11.7 Force Majeure. Any delay in the performance of any duties or obligations of either party (except the payment of money owed) will not be considered a breach of this Agreement if such delay is caused by a labor dispute, shortage of materials, fire, earthquake, flood, or any other event beyond the control of such party, provided that such party uses reasonable efforts, under the circumstances, to notify the other party of the cause of such delay and to resume performance as soon as possible.
11.8 Independent Contractors. Subscriber’s relationship to AppZen is that of an independent contractor, and neither party is an agent or partner of the other. Neither party will have, and will not represent to any third party that it has, any authority to act on behalf of the other.
11.9 Notices. Each party must deliver all notices or other communications required or permitted under this Agreement in writing to the other party at the address listed on the Order Form by courier, by certified or registered mail (postage prepaid and return receipt requested), or by a nationally-recognized express mail service. Notice will be effective upon receipt or refusal of delivery. If delivered by certified or registered mail, any such notice will be considered to have been given five (5) business days after it was mailed, as evidenced by the postmark. If delivered by courier or express mail service, any such notice shall be considered to have been given on the delivery date reflected by the courier or express mail service receipt. Each party may change its address for receipt of notice by giving notice of such change to the other party.
11.10 Counterparts. This Agreement may be executed in one or more counterparts, each of which shall be deemed an original and all of which shall be taken together and deemed to be one instrument.

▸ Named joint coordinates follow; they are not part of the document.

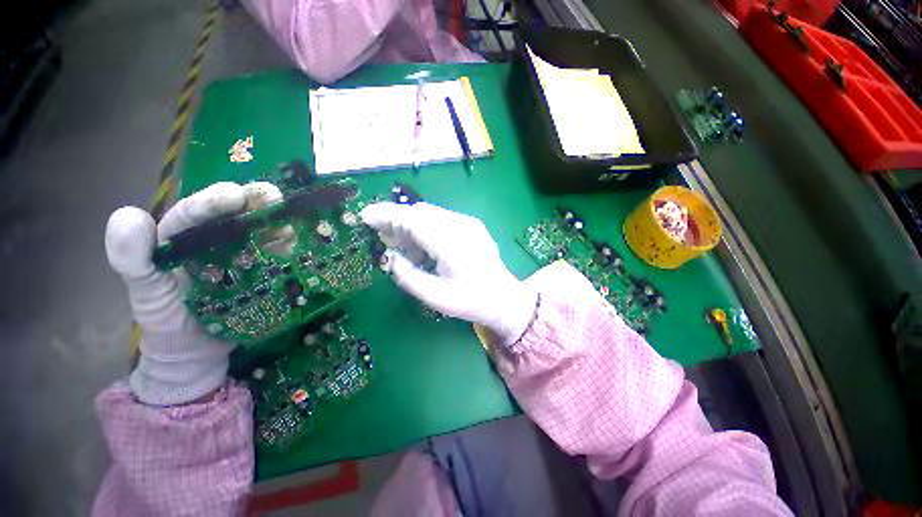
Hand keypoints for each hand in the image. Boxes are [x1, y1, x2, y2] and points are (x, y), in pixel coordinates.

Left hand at [105, 182, 283, 404]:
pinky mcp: (262, 273)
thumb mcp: (144, 292)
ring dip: (277, 224)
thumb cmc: (165, 321)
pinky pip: (276, 257)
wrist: (195, 352)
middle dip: (255, 201)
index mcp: (182, 238)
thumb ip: (130, 258)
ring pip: (261, 232)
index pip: (195, 212)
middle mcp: (215, 241)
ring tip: (291, 225)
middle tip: (275, 197)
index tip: (237, 195)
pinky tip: (296, 246)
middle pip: (235, 214)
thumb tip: (129, 215)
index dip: (214, 200)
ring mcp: (243, 257)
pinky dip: (288, 249)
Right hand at [360, 202, 537, 346]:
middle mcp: (461, 226)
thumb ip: (407, 275)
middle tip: (383, 237)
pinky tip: (423, 246)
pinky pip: (442, 219)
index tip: (366, 215)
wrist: (503, 297)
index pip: (413, 219)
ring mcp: (468, 223)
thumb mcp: (434, 297)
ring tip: (402, 246)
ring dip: (411, 224)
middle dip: (397, 219)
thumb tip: (391, 257)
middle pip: (421, 212)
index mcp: (451, 244)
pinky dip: (426, 227)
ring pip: (430, 214)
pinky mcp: (472, 225)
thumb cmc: (470, 301)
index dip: (387, 214)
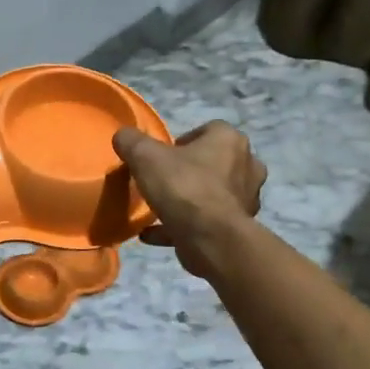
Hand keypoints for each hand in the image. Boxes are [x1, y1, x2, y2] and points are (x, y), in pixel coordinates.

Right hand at [111, 122, 265, 276]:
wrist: (210, 238)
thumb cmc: (182, 187)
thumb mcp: (145, 157)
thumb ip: (132, 141)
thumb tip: (122, 135)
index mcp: (230, 140)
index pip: (209, 130)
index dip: (184, 141)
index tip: (162, 156)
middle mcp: (246, 165)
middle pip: (214, 162)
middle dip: (190, 170)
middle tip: (163, 180)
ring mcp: (245, 198)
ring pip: (212, 193)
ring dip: (189, 199)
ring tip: (159, 208)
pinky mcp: (238, 227)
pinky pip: (206, 222)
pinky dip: (182, 225)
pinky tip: (152, 233)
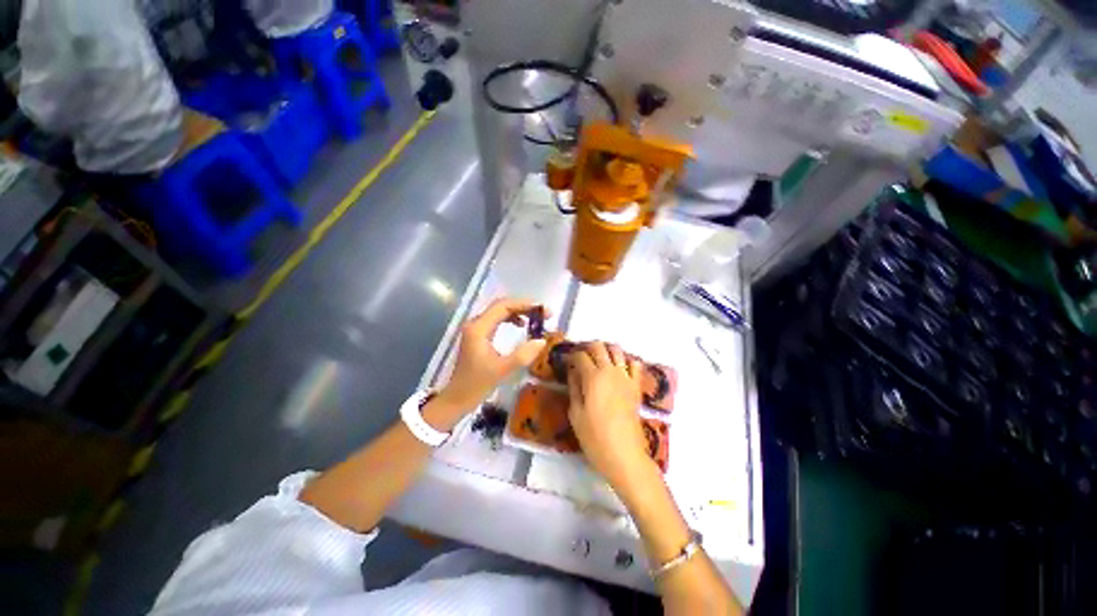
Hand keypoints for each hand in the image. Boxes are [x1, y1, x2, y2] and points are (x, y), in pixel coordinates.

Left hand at [437, 298, 547, 415]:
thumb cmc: (476, 385)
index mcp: (479, 328)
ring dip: (519, 312)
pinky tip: (521, 326)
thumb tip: (542, 341)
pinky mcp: (478, 336)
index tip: (543, 309)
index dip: (525, 304)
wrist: (456, 399)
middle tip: (544, 313)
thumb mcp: (502, 370)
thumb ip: (523, 355)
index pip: (503, 306)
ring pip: (500, 312)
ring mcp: (476, 329)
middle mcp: (476, 323)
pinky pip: (497, 320)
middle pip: (502, 306)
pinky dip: (511, 319)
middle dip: (524, 307)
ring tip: (536, 318)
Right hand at [567, 342, 653, 486]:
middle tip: (581, 358)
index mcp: (593, 377)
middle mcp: (610, 371)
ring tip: (599, 361)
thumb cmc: (594, 437)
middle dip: (587, 348)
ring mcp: (626, 377)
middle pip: (599, 346)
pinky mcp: (637, 386)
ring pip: (617, 350)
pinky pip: (635, 364)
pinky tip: (619, 369)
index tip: (567, 362)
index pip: (580, 356)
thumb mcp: (575, 414)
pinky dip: (626, 361)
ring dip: (606, 350)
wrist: (624, 455)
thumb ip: (574, 388)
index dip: (571, 356)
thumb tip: (573, 372)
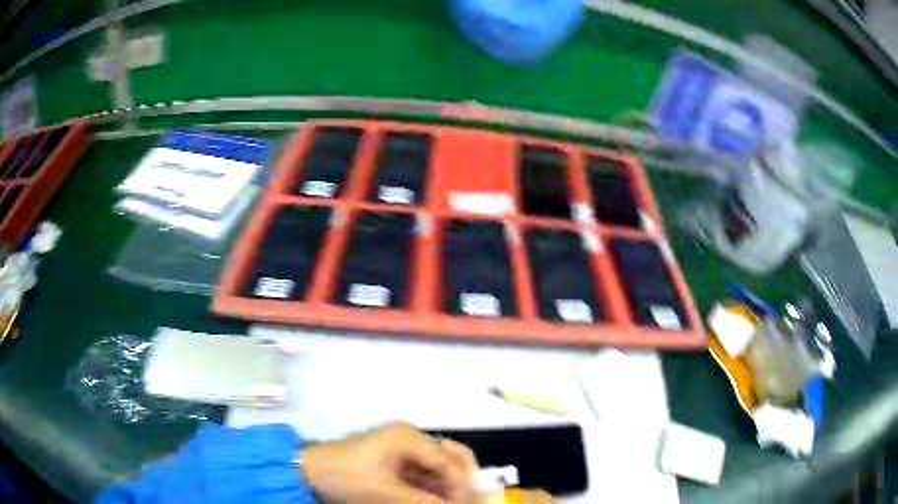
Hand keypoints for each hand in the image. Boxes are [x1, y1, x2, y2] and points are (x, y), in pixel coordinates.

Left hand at [300, 423, 478, 503]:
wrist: (308, 471)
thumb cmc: (346, 476)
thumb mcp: (384, 492)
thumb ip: (422, 501)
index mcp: (408, 438)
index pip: (448, 461)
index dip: (460, 485)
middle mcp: (409, 438)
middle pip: (448, 457)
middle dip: (459, 480)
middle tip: (463, 500)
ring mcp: (401, 448)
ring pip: (437, 467)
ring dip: (445, 486)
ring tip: (449, 502)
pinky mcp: (392, 460)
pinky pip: (421, 473)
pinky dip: (429, 487)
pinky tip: (432, 499)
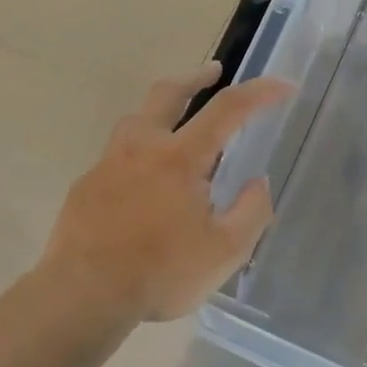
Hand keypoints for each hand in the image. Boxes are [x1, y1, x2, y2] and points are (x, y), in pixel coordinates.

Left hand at [41, 62, 293, 322]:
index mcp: (180, 158)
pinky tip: (142, 181)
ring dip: (161, 111)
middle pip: (168, 93)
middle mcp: (141, 148)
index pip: (227, 109)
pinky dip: (139, 153)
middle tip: (214, 72)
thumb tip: (258, 183)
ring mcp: (107, 164)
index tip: (283, 86)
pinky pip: (117, 156)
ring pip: (136, 120)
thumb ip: (251, 212)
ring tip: (177, 126)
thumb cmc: (161, 272)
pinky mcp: (86, 185)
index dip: (259, 93)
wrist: (84, 294)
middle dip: (196, 77)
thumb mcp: (225, 252)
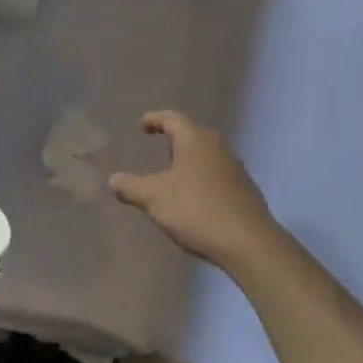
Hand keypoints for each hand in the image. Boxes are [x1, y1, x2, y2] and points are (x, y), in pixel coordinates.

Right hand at [110, 111, 284, 274]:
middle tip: (158, 147)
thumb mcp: (154, 198)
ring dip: (189, 160)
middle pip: (192, 134)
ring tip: (174, 174)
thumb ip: (131, 186)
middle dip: (174, 139)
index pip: (172, 119)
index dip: (155, 119)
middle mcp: (217, 147)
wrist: (249, 243)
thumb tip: (113, 179)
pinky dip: (202, 178)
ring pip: (207, 155)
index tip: (143, 125)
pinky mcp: (245, 190)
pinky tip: (195, 198)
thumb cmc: (196, 210)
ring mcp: (235, 168)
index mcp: (194, 139)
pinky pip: (217, 174)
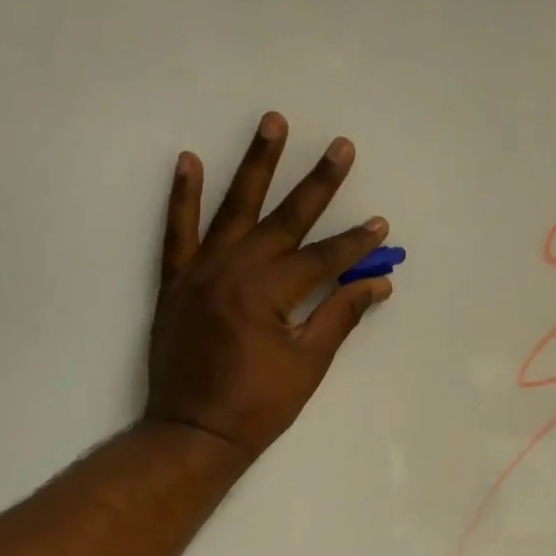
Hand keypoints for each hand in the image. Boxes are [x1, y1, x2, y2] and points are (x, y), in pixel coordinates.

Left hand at [144, 112, 394, 461]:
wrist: (193, 433)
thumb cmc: (257, 406)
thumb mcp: (308, 365)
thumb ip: (340, 317)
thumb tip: (378, 284)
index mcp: (269, 293)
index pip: (323, 258)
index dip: (355, 244)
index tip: (380, 225)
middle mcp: (234, 270)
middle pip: (284, 220)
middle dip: (318, 184)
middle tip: (341, 147)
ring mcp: (200, 273)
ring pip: (233, 210)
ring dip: (256, 165)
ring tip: (273, 122)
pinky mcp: (175, 283)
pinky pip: (177, 232)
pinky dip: (183, 197)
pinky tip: (190, 161)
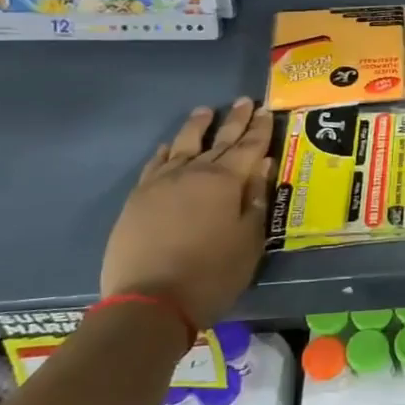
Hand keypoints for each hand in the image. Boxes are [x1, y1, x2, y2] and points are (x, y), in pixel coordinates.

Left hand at [101, 98, 274, 333]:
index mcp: (224, 181)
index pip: (248, 147)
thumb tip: (263, 165)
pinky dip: (165, 152)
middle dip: (233, 121)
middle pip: (218, 141)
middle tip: (243, 101)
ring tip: (205, 111)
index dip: (259, 129)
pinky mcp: (138, 200)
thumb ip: (256, 198)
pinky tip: (167, 147)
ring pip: (182, 145)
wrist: (150, 302)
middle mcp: (192, 173)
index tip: (266, 110)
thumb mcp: (249, 239)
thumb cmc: (212, 273)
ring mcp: (160, 184)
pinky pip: (154, 165)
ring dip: (196, 127)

11.11 Entire Agreement. This Agreement is the final, complete and exclusive agreement of the parties with respect to the subject matters hereof and supersedes and merges all prior discussions between the parties with respect to such subject matters. No modification of or amendment to this Agreement, or any waiver of any rights under this Agreement, will be effective unless in writing and signed by an authorized signatory of Subscriber and the AppZen.